J’aime beaucoup l’approche actuelle. On fait un film bien pensé et s’il marche, on analyse ce qui a marché et on réfléchit à un projet intéressant pour la suite, quitte à y passer plusieurs années. Je pense que si on garde cette posture, Godzilla pourra se maintenir dans le futur.
C’est donc un peu le reflet de l’époque à laquelle il apparaît ?
Tout à fait, c’est un facteur très important du film de kaiju, notamment de Godzilla. Si on parle de notre époque, on est dans une situation où il est de plus en plus difficile de définir une justice absolue. Définir la justice est de plus en plus difficile, même dans le divertissement. On a des conflits humains qui ne cessent pas, il y a beaucoup d’idéologies qui s’affrontent et il n’y a plus de bipolarité entre le bien et le mal comme avant. Cela va se refléter dans les films de kaiju.

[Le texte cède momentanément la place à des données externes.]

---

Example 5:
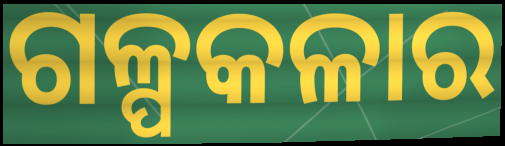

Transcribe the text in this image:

ଗଳ୍ପକଳାର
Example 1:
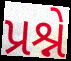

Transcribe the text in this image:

પ્રશ્ને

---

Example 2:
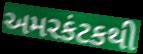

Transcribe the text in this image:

અમરકંટકથી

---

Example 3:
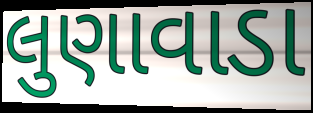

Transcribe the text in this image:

લુણાવાડા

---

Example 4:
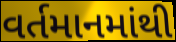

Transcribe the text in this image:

વર્તમાનમાંથી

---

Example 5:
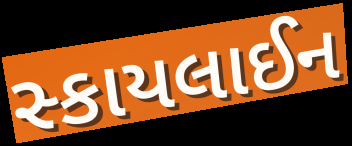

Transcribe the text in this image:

સ્કાયલાઈન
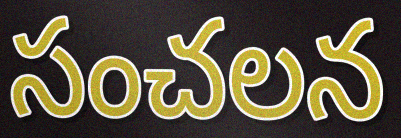
సంచలన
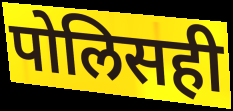
पोलिसही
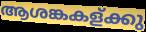
ആശങ്കകള്ക്കു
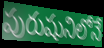
పురుషునిలోనే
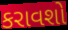
કરાવશો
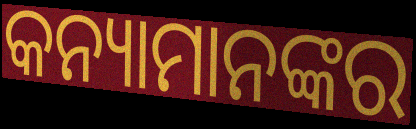
କନ୍ୟାମାନଙ୍କର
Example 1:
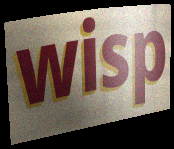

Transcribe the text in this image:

wisp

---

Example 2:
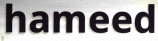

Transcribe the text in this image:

hameed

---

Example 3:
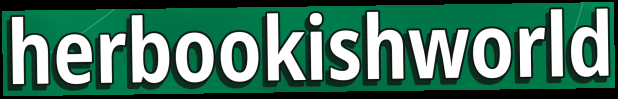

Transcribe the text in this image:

herbookishworld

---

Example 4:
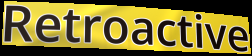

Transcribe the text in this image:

Retroactive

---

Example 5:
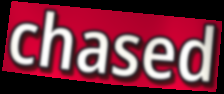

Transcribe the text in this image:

chased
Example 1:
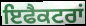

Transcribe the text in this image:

ਇਫੈਕਟਰਾਂ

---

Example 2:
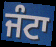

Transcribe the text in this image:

ਜੰਟਾ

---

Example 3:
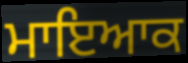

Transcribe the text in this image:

ਮਾਇਆਕ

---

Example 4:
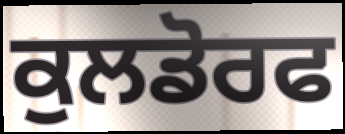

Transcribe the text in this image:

ਕੁਲਡੋਰਫ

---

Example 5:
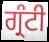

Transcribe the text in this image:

ਗ੍ਰੰਟੀ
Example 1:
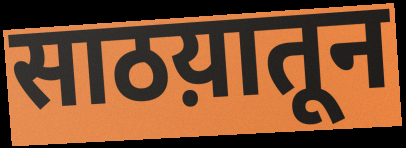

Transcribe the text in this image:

साठय़ातून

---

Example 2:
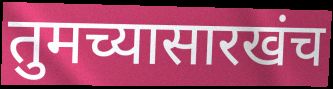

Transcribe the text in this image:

तुमच्यासारखंच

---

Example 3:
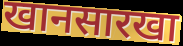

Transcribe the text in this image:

खानसारखा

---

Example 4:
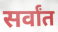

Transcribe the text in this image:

सर्वांत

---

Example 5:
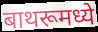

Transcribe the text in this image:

बाथरूमध्ये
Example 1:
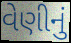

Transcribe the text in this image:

વેણીનું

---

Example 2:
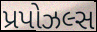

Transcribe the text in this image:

પ્રપોઝલ્સ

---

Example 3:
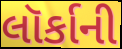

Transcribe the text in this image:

લૉર્કાની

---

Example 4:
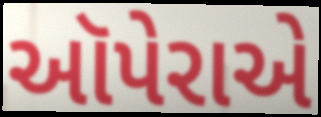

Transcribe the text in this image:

ઑપેરાએ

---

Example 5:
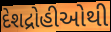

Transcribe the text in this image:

દેશદ્રોહીઓથી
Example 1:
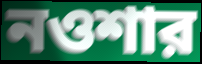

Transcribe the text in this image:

নওশার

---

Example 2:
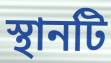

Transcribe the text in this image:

স্থানটি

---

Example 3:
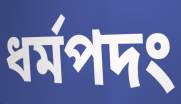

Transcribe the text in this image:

ধর্মপদং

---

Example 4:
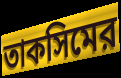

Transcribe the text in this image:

তাকসিমের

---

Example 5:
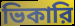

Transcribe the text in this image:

ভিকারি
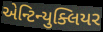
એન્ટિન્યુક્લિયર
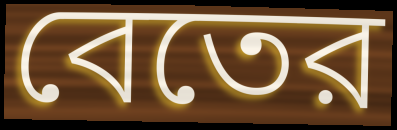
বেতের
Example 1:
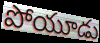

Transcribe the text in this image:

పోయూడు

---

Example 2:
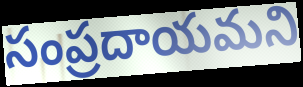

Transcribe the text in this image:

సంప్రదాయమని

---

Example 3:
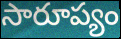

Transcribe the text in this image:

సారూప్యం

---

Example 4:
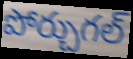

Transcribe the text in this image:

పోర్చుగల్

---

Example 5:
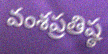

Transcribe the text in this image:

వంశప్రతిష్ఠ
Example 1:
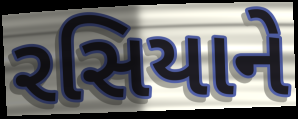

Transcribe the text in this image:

રસિયાને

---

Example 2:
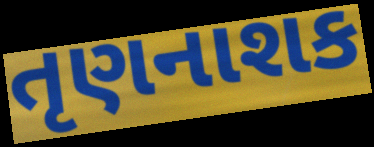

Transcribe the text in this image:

તૃણનાશક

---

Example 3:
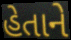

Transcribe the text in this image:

હેતાને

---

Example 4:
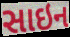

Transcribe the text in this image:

સાઇન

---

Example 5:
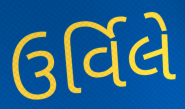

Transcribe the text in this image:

ઉર્વિલે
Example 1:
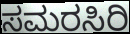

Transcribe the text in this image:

ಸಮರಸಿರಿ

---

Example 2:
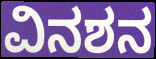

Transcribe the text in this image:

ವಿನಶನ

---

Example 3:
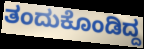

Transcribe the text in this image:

ತಂದುಕೊಂಡಿದ್ದ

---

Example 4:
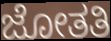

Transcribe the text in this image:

ಜೋತತಿ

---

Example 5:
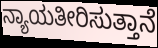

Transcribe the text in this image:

ನ್ಯಾಯತೀರಿಸುತ್ತಾನೆ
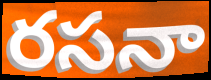
రసనా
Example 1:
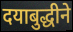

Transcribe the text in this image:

दयाबुद्धीने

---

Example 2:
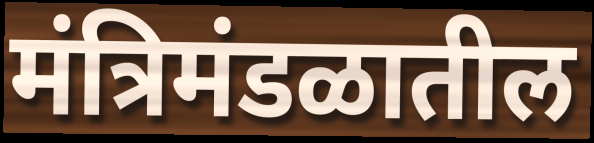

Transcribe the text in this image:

मंत्रिमंडळातील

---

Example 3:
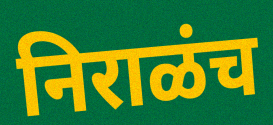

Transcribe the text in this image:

निराळंच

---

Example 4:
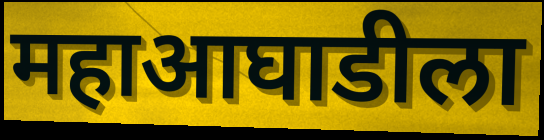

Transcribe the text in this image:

महाआघाडीला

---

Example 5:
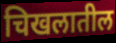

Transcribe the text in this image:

चिखलातील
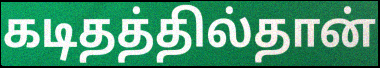
கடிதத்தில்தான்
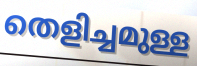
തെളിച്ചമുള്ള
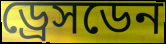
ড্রেসডেন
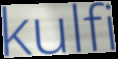
kulfi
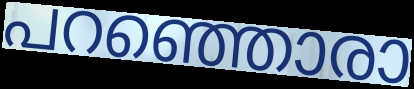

Le premier Godzilla, qui sort en 1954, dépeint une destruction qui rappelle la guerre. Il y a vraiment un sentiment anti-guerre très fort dans ce film, mais il y a aussi un facteur de divertissement avec ce monstre qui détruit la ville. On pourrait dire que c’est contre-productif de faire du divertissement alors qu’on est anti-guerre. C’est ce paradoxe qui a marqué les gens. Si on avait fait un film juste anti-guerre, les gens n’auraient pas trouvé ça amusant et cela serait tombé dans l’oubli. Il y a plusieurs facteurs qui reflètent des besoins, des frustrations de leur époque, qui se retrouvent là-dedans.
N’est-ce pas une façon de dédramatiser ce qui s’est passé ?

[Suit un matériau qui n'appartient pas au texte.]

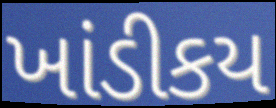
ખાંડીકય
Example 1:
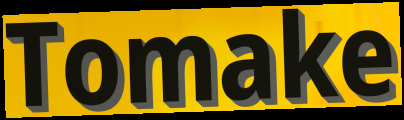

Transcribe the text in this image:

Tomake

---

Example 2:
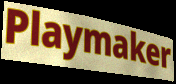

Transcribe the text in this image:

Playmaker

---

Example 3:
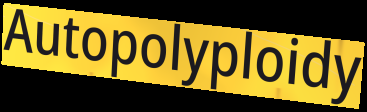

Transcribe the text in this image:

Autopolyploidy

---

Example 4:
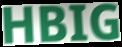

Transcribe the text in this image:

HBIG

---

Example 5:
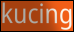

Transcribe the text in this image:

kucing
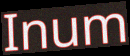
Inum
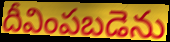
దీవింపబడెను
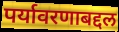
पर्यावरणाबद्दल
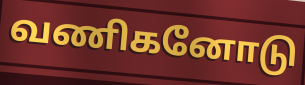
வணிகனோடு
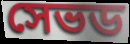
সেভড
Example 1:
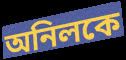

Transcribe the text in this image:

অনিলকে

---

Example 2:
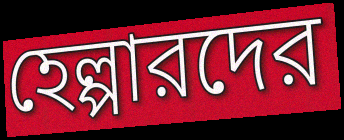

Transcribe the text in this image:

হেল্পারদের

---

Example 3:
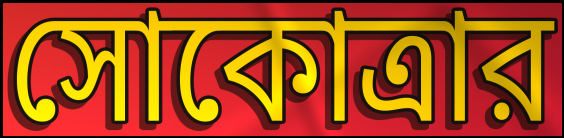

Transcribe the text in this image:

সোকোত্রার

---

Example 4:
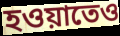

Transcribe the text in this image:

হওয়াতেও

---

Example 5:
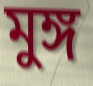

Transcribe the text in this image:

মুঙ্গ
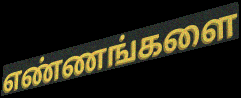
எண்ணங்களை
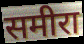
समीरा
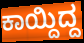
ಕಾಯ್ದಿದ್ದ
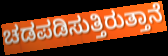
ಚಡಪಡಿಸುತ್ತಿರುತ್ತಾನೆ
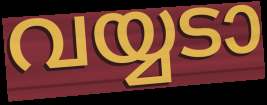
വയ്യടാ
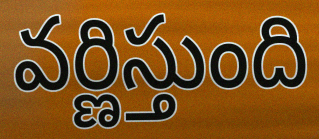
వర్ణిస్తుంది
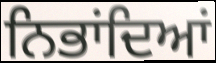
ਨਿਭਾਂਦਿਆਂ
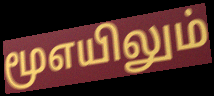
மூஎயிலும்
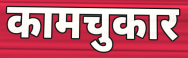
कामचुकार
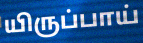
யிருப்பாய்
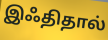
இஃதிதால்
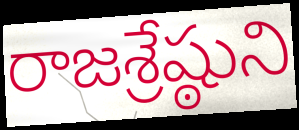
రాజశ్రేష్ఠుని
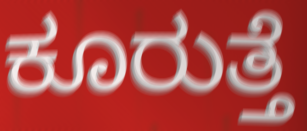
ಕೂರುತ್ತೆ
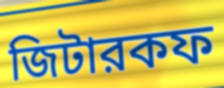
জিটারকফ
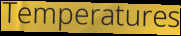
Temperatures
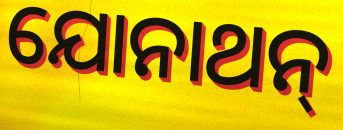
ଯୋନାଥନ୍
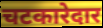
चटकारेदार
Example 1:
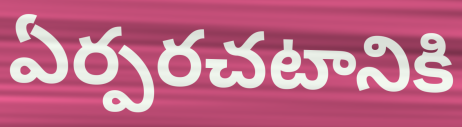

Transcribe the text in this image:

ఏర్పరచటానికి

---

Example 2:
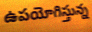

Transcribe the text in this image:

ఉపయోగిస్తున్న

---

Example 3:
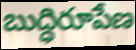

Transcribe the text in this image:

బుద్ధిరూపేణ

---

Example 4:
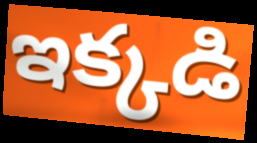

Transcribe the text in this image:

ఇక్కడి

Dans le film de 1954, il y a une scène où Godzilla détruit l’Assemblée nationale. À l’époque, les gens dans la salle ont applaudi et hurlé. Les conditions de la défaite (lors de la Seconde Guerre mondiale) avaient provoqué énormément de frustration et il y en avait énormément vis-à-vis du pouvoir politique. Cette frustration a été évacuée avec une seule scène dans un cadre de divertissement. Mais cela ne fonctionnerait plus aujourd’hui. Si vous montrez le Parlement se faire détruire cela aura un côté tragique.
Selon l’époque, la même scène n’aura pas le même impact. En 1954, la scène de destruction de l’Assemblée apportait une catharsis très importante pour les spectateurs et c’est ce qui a fait que le film a été extrêmement marquant. Il y a donc plusieurs facteurs qui se combinent, le reflet de l’époque, la frustration, mais il ne faut pas oublier que cela reste du divertissement avec de l’action. Il y a un sentiment d’excitation de voir de la destruction. C’est un sentiment enfantin, primaire, qui parle et que l’on peut manier dans ce cadre-là par rapport à des allégories, des métaphores et par rapport aux frustrations d’une époque.